Our hero has powers which are gradually revealed during the series' first numbers. They are partly of supernatural origin - for example, Harlan is longer-lived and more resilient than ordinary humans, but can, nonetheless, be injured and killed. He also has an extraordinary power that we don't want to reveal too soon.
We got our inspiration for Harlan's physical appearance from the actor Ralph Fiennes (star of "Strange Days", "The English Patient", "Onegin"). The reason why we chose this actor, however, was not solely for his physical appearance but also for his spiritual aspect. In "Strange Days", a film which we both loved, Fiennes plays the part of a loser, who, in the end manages to come out on top. Harlan also appears on the scene, right at the beginning, as a  loser, rather cynical and gloomy, but within a few pages he begins to reveal his true fighting heroic spirit. As for his pards, Kurjak is a macho type, a mercenary as hard as a rock, strengthened both physically and mentally by his life's dramatic experiences. Even Tesla, the girlfriend, is a fighter and has a look half-way between Annie Lennox (the singer in the Eurythmics) and a punk, well-suited to her character.

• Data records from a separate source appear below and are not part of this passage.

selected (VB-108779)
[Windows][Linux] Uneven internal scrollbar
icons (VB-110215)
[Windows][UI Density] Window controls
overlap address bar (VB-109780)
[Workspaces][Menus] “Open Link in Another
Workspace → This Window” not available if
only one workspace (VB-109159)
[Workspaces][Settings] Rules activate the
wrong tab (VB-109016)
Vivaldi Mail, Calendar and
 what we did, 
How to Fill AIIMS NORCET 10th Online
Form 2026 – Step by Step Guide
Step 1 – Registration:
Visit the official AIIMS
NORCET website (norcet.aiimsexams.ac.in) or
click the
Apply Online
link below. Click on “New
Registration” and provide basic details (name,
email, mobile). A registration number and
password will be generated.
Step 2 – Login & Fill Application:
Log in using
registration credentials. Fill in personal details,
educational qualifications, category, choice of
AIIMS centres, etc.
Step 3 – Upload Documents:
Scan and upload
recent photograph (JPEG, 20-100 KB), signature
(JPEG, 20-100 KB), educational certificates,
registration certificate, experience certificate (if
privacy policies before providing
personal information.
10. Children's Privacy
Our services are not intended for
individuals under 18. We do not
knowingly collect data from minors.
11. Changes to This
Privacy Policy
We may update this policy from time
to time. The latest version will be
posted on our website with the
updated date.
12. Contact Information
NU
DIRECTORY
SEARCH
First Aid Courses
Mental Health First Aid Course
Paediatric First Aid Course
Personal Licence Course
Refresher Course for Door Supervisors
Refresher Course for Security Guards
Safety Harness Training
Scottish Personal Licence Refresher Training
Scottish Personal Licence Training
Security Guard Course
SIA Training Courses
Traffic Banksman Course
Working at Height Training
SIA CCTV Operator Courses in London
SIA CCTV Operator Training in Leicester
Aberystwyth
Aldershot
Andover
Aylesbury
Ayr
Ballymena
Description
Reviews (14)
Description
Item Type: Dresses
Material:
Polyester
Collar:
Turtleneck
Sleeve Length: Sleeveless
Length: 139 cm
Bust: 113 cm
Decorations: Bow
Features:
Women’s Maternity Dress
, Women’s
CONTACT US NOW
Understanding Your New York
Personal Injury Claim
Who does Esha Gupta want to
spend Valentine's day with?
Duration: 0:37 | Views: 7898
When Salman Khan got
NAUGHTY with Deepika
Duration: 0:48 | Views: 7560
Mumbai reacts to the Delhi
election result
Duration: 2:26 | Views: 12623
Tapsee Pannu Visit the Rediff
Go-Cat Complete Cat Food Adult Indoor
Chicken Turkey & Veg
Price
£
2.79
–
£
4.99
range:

We both love rock, but not only rock. Of the vampires which have flocked onto the scene during the last two decades - thanks to writers like Anne Rice - we especially liked the attempt to revitalize the figure of the vampire, bringing him in line with the present and up-dating him. This re-working hasn't only been conducted on the aesthetic plane but has involved the very psychological essence of the creature of the night. Our Harlan Draka, while he isn't a rock star like Lestat of the Rice, obviously shows traces of these influences, which we have re-worked and developed, in affectionate, atmospheric quotations. This is why music has an important role in the series, becoming the perfect background sound track, the counterpoint to the narrative events. In a story set in Louisiana, for example, we were inspired by the very popular group of the Lynyrd Skynyrd. The strange Southern rock band which plays a role in the story is very like them. But the soundtrack to Dampyr won't include only rock. For the most tense sequences, for example, we would choose Bernard Hermann's gloomy, moving score (Alfred Hitchcock's favourite composer), while for the stories set in the Balkans, the folk rock of Goran Bregovic. Then there are lots of other names which we believe inspired us: Mozart, Les Tambours du Bronx with their tribal and urban impact, Creedence Clearwater Revival. But it wasn't only the film sounds and images which were our sources of inspiration. There are other images, often fragments from
irregular outlines, which come from and mask other very different backgrounds. From the theatre, for example, where we like to remember the devastatingly emotional impact on the spectators of La Fura dels Baus. From poetry: a verse taken from a poem by Boris Vian inspired a whole episode of the story. And, last of all, scenes and memories from a journey (the ancient Freiburg University inspired a story set on a university campus).